- Requirement -
Copy out the lines below word for word, leaving out the pictures.

- Given information -
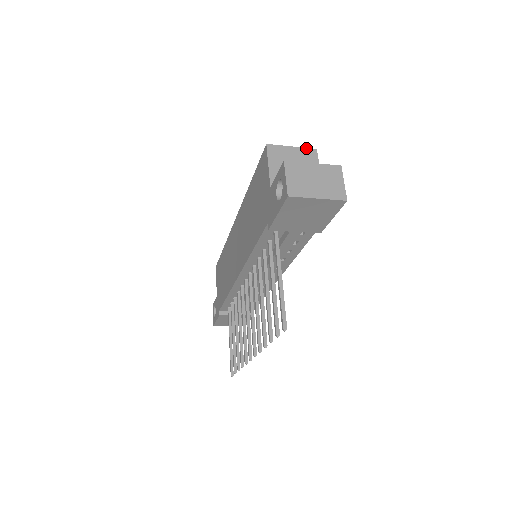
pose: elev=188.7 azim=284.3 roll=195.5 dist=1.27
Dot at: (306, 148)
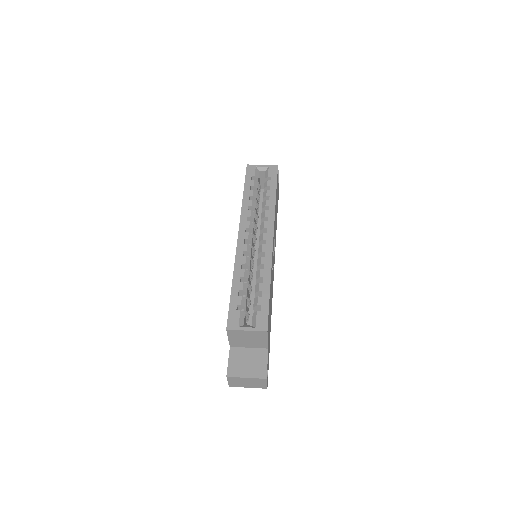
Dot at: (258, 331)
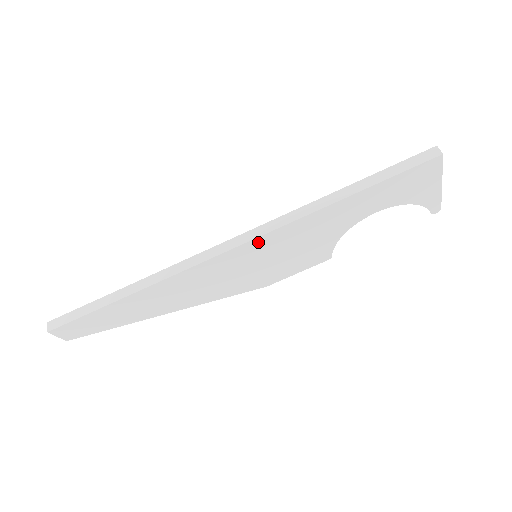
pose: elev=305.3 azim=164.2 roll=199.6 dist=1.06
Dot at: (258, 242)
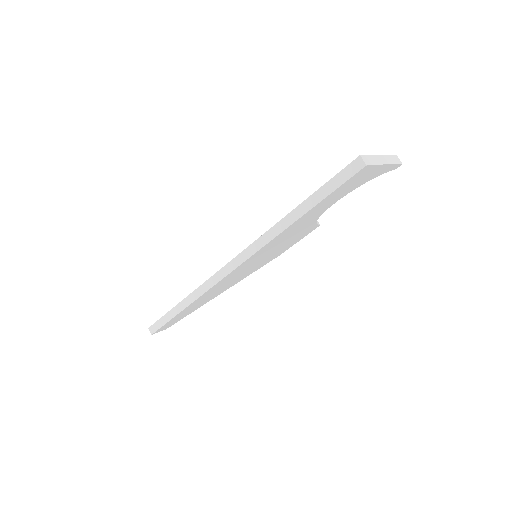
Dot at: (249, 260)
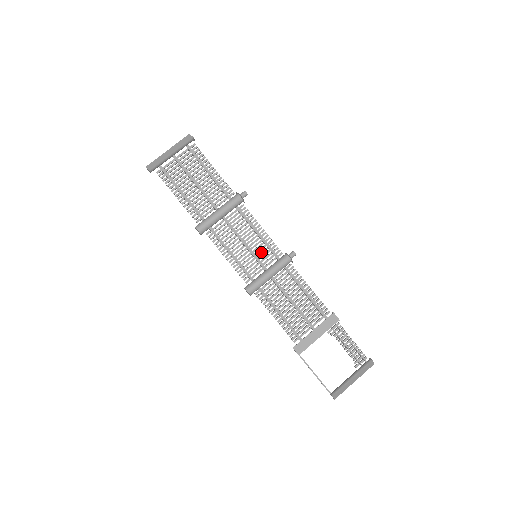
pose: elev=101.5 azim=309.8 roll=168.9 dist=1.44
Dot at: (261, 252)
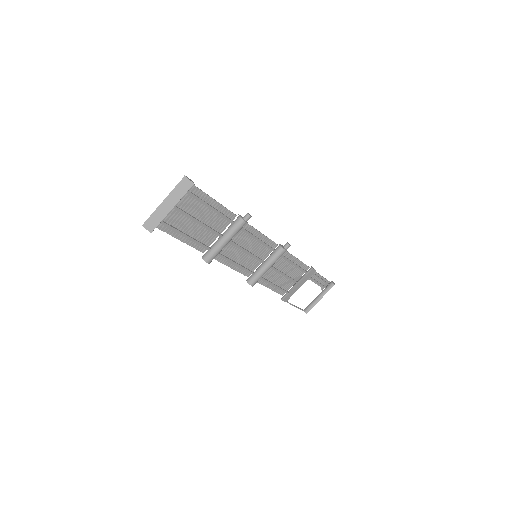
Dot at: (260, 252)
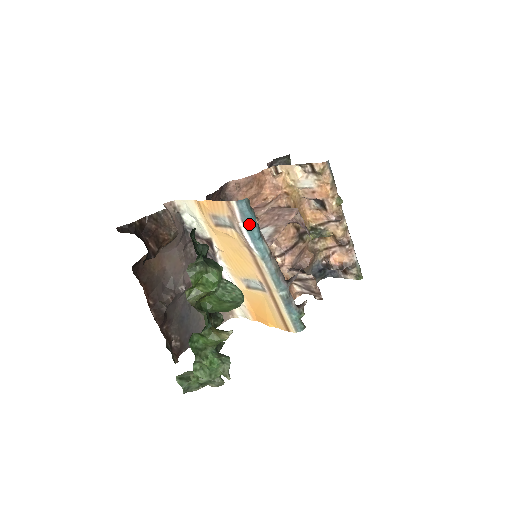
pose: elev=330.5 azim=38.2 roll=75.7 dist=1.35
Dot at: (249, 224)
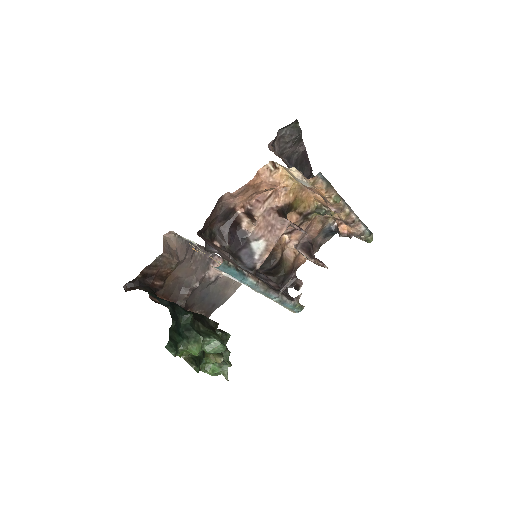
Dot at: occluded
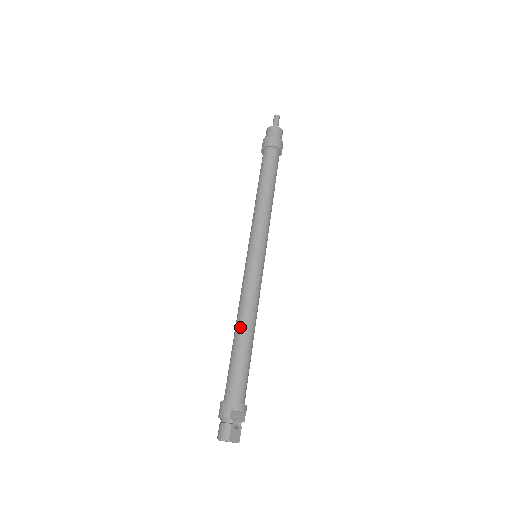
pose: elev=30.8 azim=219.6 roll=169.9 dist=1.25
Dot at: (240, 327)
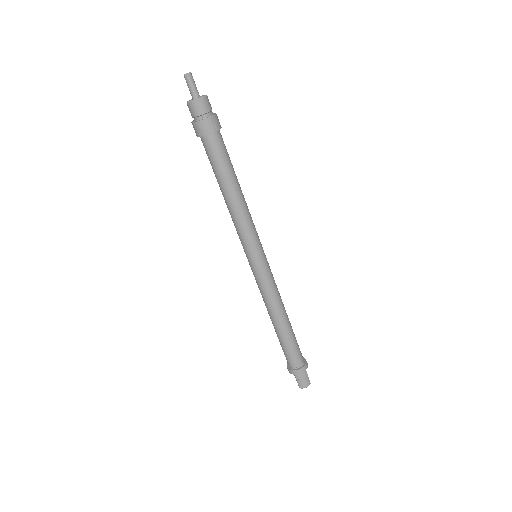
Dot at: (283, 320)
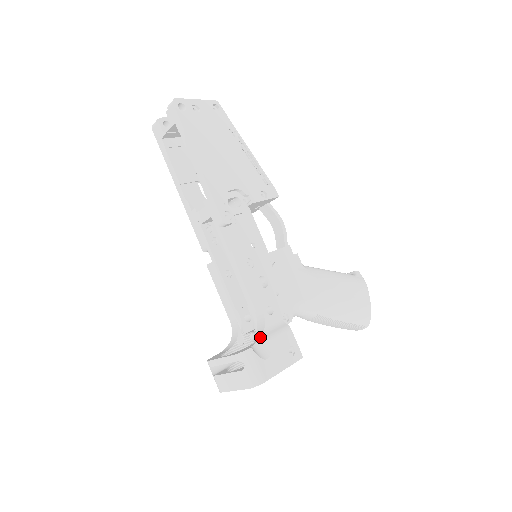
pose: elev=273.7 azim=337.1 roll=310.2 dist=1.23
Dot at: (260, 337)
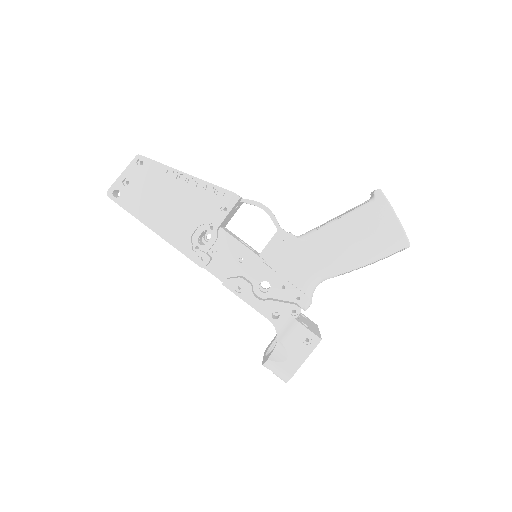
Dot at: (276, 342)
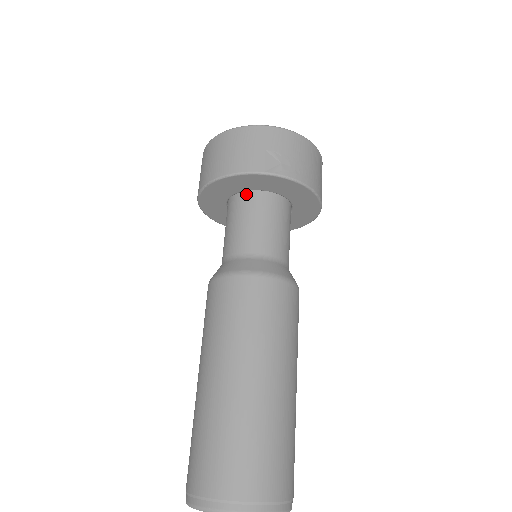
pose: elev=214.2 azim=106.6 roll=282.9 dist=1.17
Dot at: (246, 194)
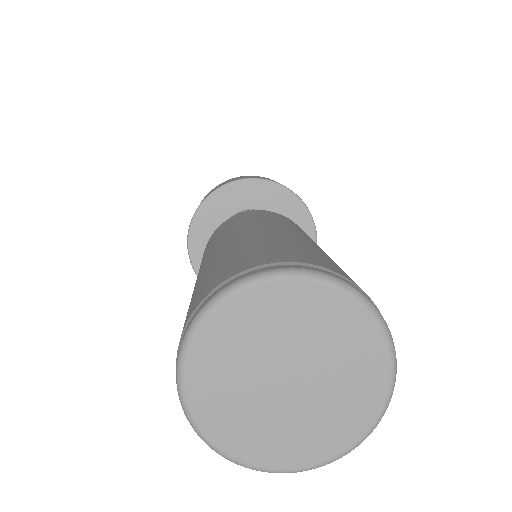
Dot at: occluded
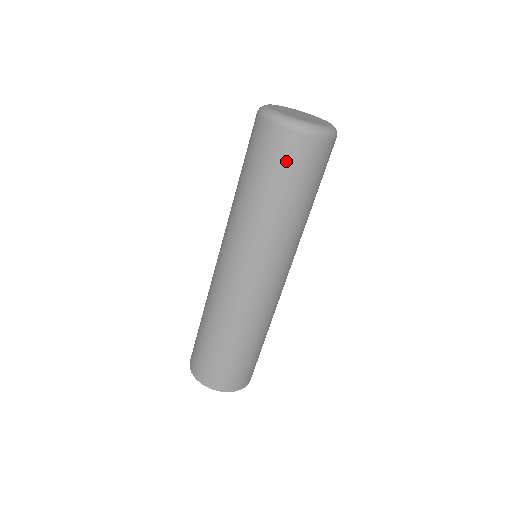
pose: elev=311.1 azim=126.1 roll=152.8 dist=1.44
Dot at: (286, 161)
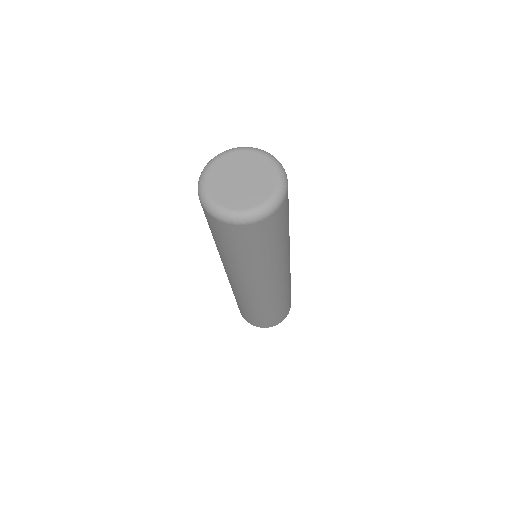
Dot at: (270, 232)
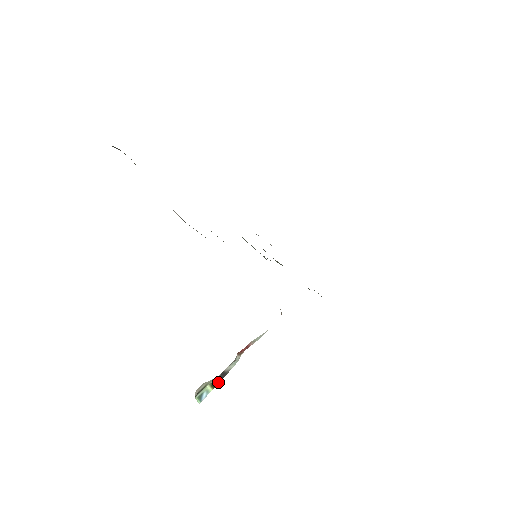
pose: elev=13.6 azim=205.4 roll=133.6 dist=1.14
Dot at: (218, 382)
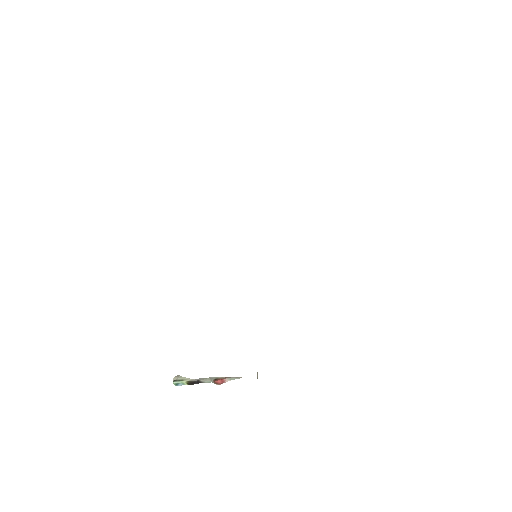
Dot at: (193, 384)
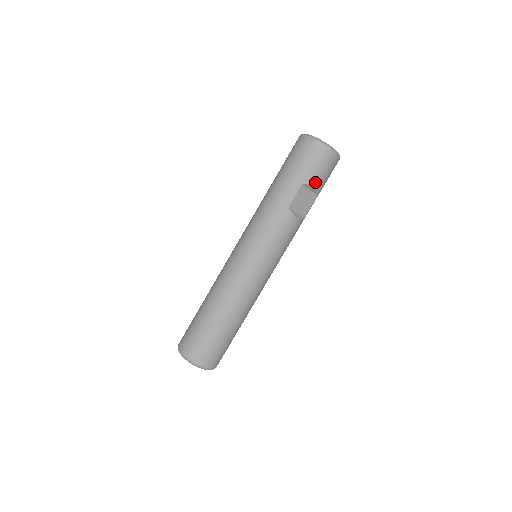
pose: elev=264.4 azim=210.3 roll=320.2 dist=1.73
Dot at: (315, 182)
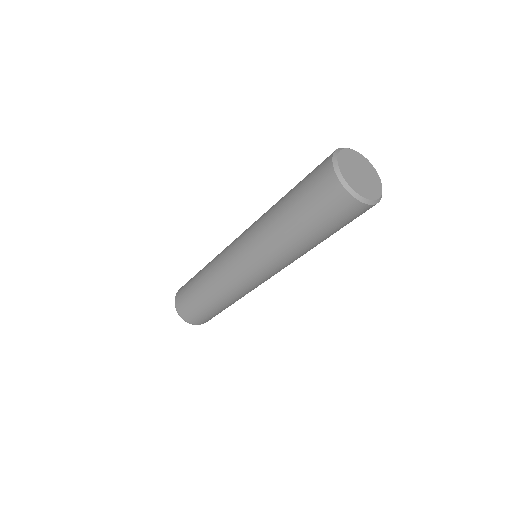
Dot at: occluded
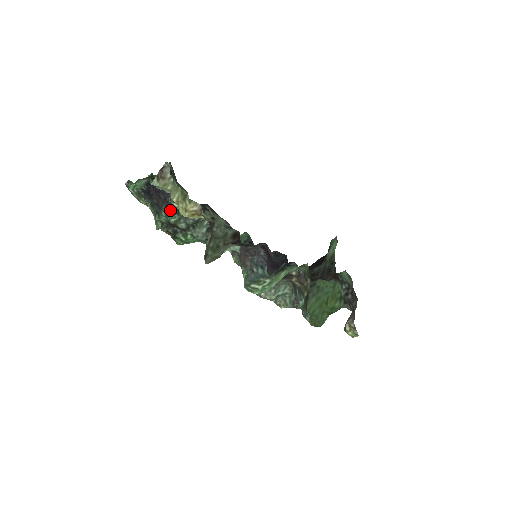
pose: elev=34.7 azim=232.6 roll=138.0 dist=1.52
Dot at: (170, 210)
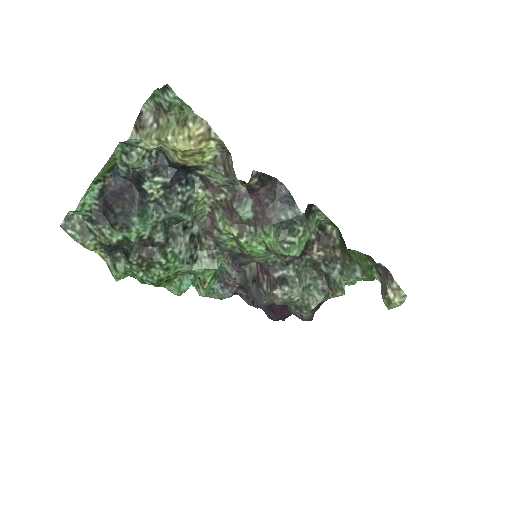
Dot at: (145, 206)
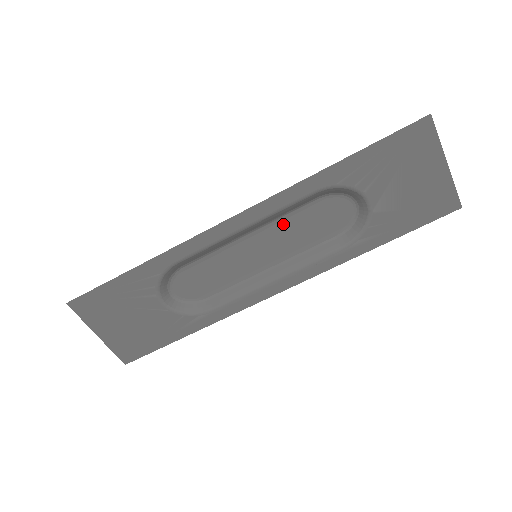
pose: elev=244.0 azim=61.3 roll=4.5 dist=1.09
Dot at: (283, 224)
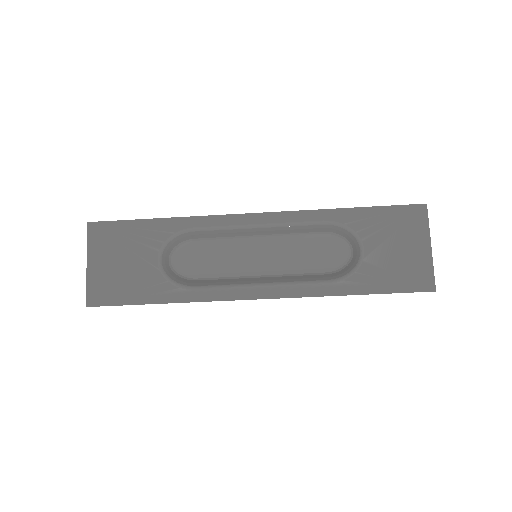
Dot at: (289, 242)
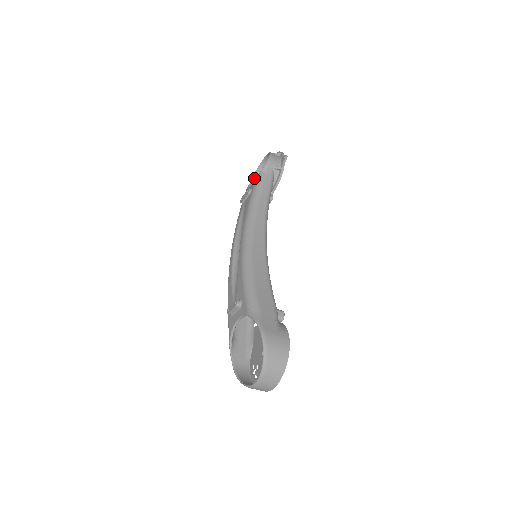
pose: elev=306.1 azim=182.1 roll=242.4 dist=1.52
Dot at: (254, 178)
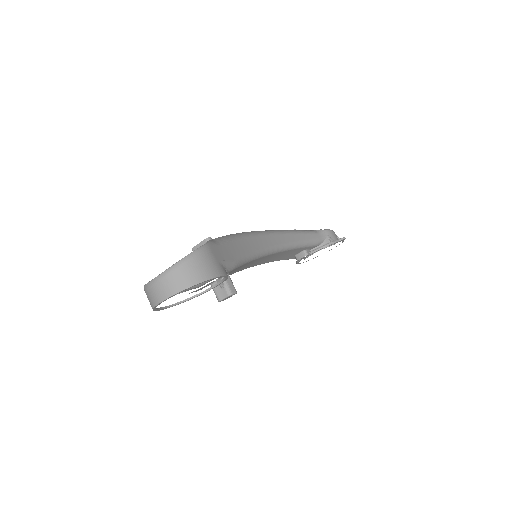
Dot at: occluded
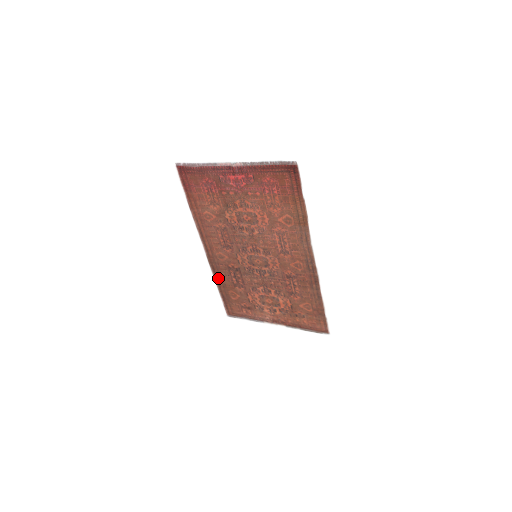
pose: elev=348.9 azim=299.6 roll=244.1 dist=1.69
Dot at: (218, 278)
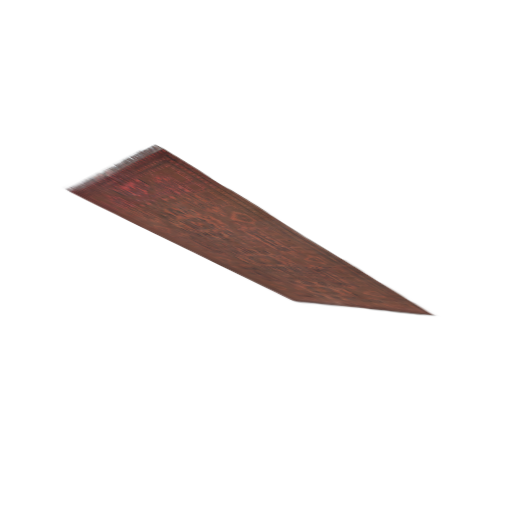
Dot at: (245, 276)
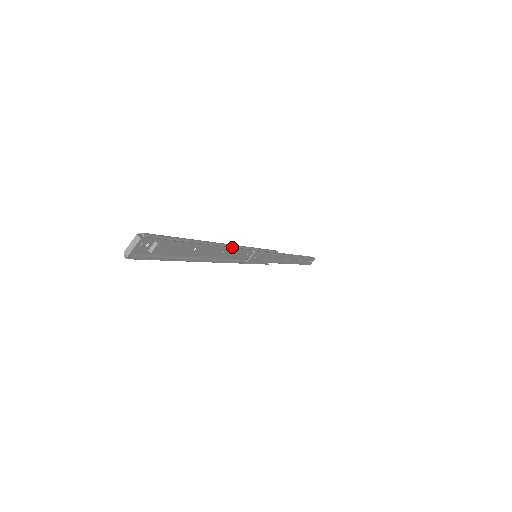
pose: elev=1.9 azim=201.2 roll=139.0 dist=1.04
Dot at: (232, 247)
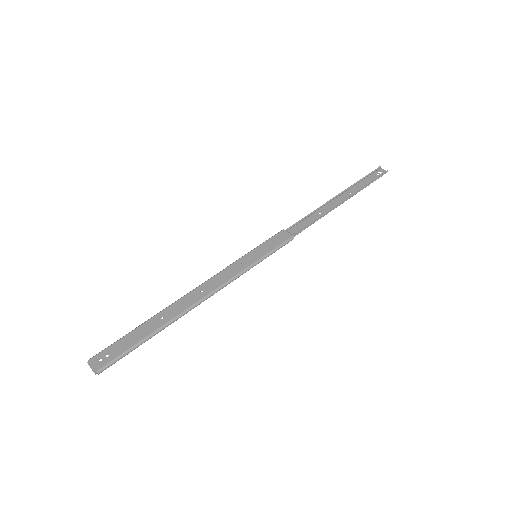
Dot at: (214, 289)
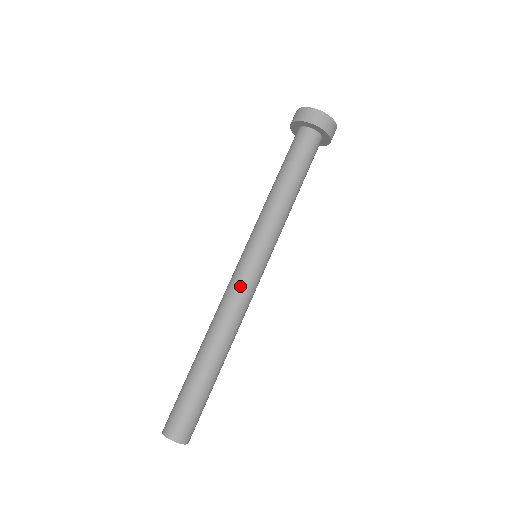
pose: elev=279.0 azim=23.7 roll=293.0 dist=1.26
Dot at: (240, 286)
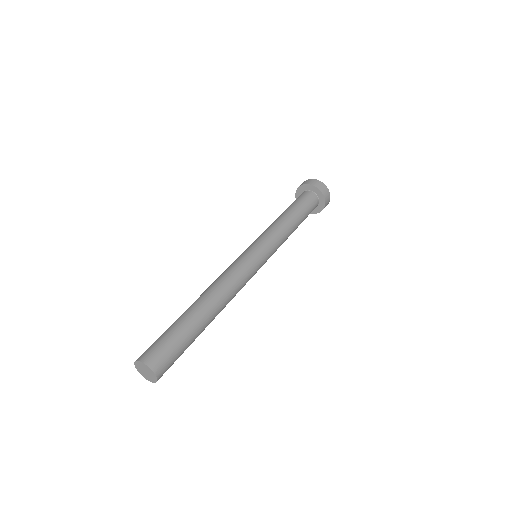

- Exercise response -
pose: elev=188.7 azim=284.3 roll=195.5 dist=1.27
Dot at: (306, 148)
Dot at: (258, 331)
pose: elev=305.3 azim=164.2 roll=199.6 dist=1.06
Dot at: (258, 242)
Dot at: (249, 260)
pose: elev=101.5 azim=309.8 roll=168.9 dist=1.44
Dot at: (261, 252)
Dot at: (260, 252)
pose: elev=330.5 azim=38.2 roll=75.7 dist=1.35
Dot at: (249, 224)
Dot at: occluded
pose: elev=30.8 azim=219.6 roll=169.9 dist=1.25
Dot at: (240, 327)
Dot at: (283, 320)
pose: elev=273.7 azim=337.1 roll=310.2 dist=1.23
Dot at: (260, 337)
Dot at: (276, 342)
pose: elev=214.2 azim=106.6 roll=282.9 dist=1.17
Dot at: (246, 194)
Dot at: occluded
pose: elev=311.1 azim=126.1 roll=152.8 dist=1.44
Dot at: (286, 161)
Dot at: (270, 232)
pose: elev=13.6 azim=205.4 roll=133.6 dist=1.14
Dot at: (218, 382)
Dot at: (193, 384)
pose: elev=264.4 azim=210.3 roll=320.2 dist=1.73
Dot at: (315, 182)
Dot at: occluded
pose: elev=34.7 azim=232.6 roll=138.0 dist=1.52
Dot at: (170, 210)
Dot at: (145, 206)
pose: elev=244.0 azim=61.3 roll=4.5 dist=1.09
Dot at: (283, 224)
Dot at: (289, 242)
pose: elev=306.1 azim=182.1 roll=242.4 dist=1.52
Dot at: (254, 178)
Dot at: occluded
pose: elev=348.9 azim=299.6 roll=244.1 dist=1.69
Dot at: (218, 278)
Dot at: (245, 276)
pose: elev=1.9 azim=201.2 roll=139.0 dist=1.04
Dot at: (232, 247)
Dot at: (214, 289)
pose: elev=279.0 azim=23.7 roll=293.0 dist=1.26
Dot at: (240, 286)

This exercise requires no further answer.